Selected excerpt
#####
B.U.F.F.E.T.

B.U.F.F.E.T.

A Story by Otter

   I just got back from the Buffet, (Big Ugly Fat Farts Eating Together) I got here yesterday and I have to deliver about twenty miles from here in the morning, so we're taking today off at the local Flying J. ("We," being my cat "Reese" and I) Remember when there were such places as "Truck Stops"
That was before the days of "Travel Centres" and "Stopping Plazas."
   This morning I got up and checked in with my friends, then I went in to have breakfast. There were three bus loads of people (Frogs really, but for the sake of argument I'll call them people) After waiting about .75 hour they starting leaving to board their busses to parts unknown, and I was able to find a seat in the restaurant. The waitress seemed happy to see me, or anyone who spoke English for that matter, it seems that three bus loads of non-English speakers from Montreal arrived at 07:30 for breakfast without so much as calling ahead.
#####
Given data
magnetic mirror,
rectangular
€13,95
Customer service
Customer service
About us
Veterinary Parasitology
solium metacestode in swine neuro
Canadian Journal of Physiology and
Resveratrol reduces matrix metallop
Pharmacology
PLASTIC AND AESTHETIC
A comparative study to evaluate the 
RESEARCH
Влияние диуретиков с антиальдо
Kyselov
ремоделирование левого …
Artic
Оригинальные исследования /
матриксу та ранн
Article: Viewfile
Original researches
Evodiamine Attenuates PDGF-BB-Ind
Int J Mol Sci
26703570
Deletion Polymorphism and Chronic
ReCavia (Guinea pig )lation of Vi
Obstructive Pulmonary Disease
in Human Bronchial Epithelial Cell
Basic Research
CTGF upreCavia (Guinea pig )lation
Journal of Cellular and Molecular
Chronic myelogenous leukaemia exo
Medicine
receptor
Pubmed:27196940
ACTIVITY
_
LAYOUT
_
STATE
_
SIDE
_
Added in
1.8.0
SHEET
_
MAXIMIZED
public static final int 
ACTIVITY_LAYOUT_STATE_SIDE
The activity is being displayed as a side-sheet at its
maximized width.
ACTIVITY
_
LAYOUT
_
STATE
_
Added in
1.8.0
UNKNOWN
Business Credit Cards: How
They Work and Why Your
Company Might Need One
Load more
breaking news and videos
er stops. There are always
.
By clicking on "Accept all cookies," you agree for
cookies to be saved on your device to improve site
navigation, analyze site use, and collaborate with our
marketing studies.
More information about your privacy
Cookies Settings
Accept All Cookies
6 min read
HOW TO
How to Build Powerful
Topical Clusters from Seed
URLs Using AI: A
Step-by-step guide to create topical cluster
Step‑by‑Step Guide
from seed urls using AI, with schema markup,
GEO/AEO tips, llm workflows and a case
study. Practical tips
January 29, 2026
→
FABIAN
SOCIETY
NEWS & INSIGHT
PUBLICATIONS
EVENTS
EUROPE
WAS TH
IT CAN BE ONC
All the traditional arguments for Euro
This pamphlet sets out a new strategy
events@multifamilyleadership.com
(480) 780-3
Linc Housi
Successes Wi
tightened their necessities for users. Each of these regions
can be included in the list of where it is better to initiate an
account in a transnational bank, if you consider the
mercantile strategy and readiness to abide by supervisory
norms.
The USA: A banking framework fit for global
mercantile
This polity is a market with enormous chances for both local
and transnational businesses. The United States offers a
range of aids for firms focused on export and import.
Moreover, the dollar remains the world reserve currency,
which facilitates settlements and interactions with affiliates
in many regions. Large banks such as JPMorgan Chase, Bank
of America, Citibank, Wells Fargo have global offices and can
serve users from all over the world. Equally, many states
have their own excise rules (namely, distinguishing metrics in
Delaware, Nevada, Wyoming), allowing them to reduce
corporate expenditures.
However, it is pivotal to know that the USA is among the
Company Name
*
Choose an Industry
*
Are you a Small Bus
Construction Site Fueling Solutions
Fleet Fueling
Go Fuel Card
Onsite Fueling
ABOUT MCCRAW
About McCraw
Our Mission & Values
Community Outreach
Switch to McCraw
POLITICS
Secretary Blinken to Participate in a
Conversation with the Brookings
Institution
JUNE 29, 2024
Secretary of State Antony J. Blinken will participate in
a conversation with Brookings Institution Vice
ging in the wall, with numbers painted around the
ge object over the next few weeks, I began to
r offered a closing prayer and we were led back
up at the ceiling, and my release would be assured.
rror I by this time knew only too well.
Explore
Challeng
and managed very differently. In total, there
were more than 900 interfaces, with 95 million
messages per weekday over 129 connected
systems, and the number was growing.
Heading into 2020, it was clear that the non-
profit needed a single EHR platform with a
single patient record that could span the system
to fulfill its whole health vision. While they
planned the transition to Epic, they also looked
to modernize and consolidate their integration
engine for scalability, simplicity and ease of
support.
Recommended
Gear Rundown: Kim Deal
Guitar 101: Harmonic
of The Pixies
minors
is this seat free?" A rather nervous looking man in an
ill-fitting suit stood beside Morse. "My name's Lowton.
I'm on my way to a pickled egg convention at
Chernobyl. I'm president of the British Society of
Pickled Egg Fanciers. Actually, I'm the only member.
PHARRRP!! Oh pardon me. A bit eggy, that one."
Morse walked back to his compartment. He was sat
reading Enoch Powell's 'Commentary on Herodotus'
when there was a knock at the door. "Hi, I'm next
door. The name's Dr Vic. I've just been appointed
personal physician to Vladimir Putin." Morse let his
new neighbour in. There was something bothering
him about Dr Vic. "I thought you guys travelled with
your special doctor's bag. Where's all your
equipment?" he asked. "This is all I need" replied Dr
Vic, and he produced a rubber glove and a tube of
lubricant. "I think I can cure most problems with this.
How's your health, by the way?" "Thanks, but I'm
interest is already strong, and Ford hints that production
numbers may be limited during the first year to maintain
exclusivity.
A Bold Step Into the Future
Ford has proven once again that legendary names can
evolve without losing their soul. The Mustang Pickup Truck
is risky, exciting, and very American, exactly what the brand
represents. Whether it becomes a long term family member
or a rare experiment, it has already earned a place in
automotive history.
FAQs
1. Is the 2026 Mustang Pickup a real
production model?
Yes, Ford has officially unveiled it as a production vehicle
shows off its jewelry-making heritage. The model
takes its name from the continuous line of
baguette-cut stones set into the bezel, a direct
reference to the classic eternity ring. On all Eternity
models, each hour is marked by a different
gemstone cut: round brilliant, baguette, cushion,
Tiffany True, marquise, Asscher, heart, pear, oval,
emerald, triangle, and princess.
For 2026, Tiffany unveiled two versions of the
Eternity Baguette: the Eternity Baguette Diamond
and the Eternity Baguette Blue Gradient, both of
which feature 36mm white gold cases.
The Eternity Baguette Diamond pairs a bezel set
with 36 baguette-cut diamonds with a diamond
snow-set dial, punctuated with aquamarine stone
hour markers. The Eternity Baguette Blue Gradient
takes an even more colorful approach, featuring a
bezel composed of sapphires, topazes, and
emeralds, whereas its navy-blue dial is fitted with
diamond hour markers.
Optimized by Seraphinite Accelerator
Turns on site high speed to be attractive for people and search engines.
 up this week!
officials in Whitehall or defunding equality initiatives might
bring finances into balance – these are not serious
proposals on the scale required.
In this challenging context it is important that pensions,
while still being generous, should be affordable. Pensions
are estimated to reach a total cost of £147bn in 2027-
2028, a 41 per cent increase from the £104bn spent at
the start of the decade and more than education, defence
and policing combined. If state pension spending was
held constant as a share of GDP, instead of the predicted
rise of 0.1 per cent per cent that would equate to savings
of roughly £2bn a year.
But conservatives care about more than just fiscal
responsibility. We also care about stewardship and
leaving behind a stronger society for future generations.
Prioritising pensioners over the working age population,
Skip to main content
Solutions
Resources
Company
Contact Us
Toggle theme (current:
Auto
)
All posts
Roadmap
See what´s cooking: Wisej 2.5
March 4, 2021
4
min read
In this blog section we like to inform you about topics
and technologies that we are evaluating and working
#####
Parts of the exercise
**1)** Turn the paragraph of the story that begins "This morning I got up" into a short bulleted list of its main facts.
**2)** Transcribe a passage of the story word for word, starting at the words "This morning I" and ending after "as calling ahead.".

Per-task answers
**1)**
- The narrator checked in with friends, then went in for breakfast.
- Three busloads of people were there.
- After about three quarters of an hour, they began leaving to board their buses, and the narrator found a seat in the restaurant.
- The waitress seemed glad to see the narrator, or anyone who spoke English.
- The three busloads of non-English speakers from Montreal had arrived at 07:30 for breakfast without calling ahead.

**2)**
This morning I got up and checked in with my friends, then I went in to have breakfast. There were three bus loads of people (Frogs really, but for the sake of argument I'll call them people) After waiting about .75 hour they starting leaving to board their busses to parts unknown, and I was able to find a seat in the restaurant. The waitress seemed happy to see me, or anyone who spoke English for that matter, it seems that three bus loads of non-English speakers from Montreal arrived at 07:30 for breakfast without so much as calling ahead.